Jika maraknya tagar tersebut terjadi di negara lain seperti di Timur Tengah, saya yakin pemerintahan yang memimpin bakal tumbang.
Artinya, apa, masyarakat kita masih punya rasa nasionalisme, yakni menghindari pemberontakan, tidak seperti yang dituduhkan pejabat-pejabat asbun (asal bunyi) tadi.
Sejak awal, imperialisme dengan gaya apapun tujuannya tidak pernah keluar dari fokusnya mengeksploitasi sumber daya alam dengan menguasai tenaga kerja lokal dibekingi oleh “kejahatan kebijakan” menopang ekspansi itu.

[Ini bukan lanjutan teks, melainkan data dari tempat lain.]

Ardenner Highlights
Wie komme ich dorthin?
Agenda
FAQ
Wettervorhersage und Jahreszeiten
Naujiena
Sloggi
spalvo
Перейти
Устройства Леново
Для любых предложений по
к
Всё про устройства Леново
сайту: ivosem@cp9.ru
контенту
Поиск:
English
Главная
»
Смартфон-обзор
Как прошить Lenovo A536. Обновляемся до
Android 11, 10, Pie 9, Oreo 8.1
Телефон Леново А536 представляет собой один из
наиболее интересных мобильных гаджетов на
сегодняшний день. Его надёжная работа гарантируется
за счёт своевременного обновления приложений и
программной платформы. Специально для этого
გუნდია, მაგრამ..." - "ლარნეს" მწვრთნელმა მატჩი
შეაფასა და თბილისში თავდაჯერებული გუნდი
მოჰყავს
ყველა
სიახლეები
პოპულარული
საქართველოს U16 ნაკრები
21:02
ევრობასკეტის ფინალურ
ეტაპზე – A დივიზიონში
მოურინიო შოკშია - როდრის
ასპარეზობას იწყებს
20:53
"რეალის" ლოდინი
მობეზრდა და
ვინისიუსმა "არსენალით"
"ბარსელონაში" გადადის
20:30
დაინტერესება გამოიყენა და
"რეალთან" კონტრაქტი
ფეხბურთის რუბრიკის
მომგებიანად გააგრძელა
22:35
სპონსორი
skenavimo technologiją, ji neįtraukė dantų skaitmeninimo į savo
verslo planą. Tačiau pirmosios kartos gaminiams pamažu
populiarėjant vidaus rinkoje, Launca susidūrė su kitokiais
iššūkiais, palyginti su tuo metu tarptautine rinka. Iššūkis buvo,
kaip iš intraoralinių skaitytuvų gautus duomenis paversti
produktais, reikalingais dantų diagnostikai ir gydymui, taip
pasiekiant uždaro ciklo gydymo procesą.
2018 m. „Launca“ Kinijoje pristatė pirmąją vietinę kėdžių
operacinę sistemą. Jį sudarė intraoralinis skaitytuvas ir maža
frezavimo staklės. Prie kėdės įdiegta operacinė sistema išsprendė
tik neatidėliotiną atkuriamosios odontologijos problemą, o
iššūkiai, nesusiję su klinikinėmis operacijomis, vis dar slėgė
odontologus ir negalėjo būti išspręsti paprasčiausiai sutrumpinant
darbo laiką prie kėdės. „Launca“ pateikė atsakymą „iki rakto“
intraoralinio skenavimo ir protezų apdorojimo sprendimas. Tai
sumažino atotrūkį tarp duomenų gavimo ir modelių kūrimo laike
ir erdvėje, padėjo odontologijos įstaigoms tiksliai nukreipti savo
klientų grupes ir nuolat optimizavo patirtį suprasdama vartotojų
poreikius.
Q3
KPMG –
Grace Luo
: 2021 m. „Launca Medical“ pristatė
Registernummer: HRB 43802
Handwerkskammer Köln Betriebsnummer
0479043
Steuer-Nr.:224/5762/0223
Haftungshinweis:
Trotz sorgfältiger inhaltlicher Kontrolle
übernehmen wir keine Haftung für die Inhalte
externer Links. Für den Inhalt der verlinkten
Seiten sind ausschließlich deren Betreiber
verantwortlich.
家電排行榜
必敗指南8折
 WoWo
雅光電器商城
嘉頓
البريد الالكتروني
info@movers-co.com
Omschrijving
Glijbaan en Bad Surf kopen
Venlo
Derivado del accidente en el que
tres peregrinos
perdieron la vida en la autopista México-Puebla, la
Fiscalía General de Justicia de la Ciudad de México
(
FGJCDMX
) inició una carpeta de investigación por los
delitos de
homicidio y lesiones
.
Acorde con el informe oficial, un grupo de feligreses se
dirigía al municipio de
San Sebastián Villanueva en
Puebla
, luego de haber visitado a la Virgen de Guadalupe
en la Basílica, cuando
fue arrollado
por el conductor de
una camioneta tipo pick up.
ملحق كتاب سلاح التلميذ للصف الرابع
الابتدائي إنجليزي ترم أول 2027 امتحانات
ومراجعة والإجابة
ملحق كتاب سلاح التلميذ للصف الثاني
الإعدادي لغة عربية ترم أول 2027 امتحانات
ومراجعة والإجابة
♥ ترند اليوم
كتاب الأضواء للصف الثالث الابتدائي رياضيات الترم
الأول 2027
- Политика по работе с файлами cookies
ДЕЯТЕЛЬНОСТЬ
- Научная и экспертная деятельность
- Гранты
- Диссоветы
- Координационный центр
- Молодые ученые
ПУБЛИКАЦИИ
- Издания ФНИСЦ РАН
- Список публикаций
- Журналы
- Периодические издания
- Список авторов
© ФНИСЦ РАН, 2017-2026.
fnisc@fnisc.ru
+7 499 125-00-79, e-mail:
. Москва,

Antara imperialisme dan kapitalisme desainnya satu tarikan nafas.
Seperti pernah dikemukakan John Perkins dalam bukunya “The Economic Hitman,” dia menyebut dalam bukunya tentang teori Imperium, yang menggambarkan bahwa Imperialisme dan Kapitalisme adalah Imperium (sistem kekuasaan).
Kekuasaan tersebut dipimpin oleh seorang penguasa/raja yang memiliki kendali atas pemerintahan dan media.
Mereka selalu bergerak di wilayah pemerintahan dan bisnis, mendanai kampanye politik dan media dan mampu bermain pada tataran lokal, regional dan global.
Persekongkolan “oligarki” inilah membuat mereka yang tidak dipilih oleh rakyat, tidak ada batas masa jabatannya berperan dominan.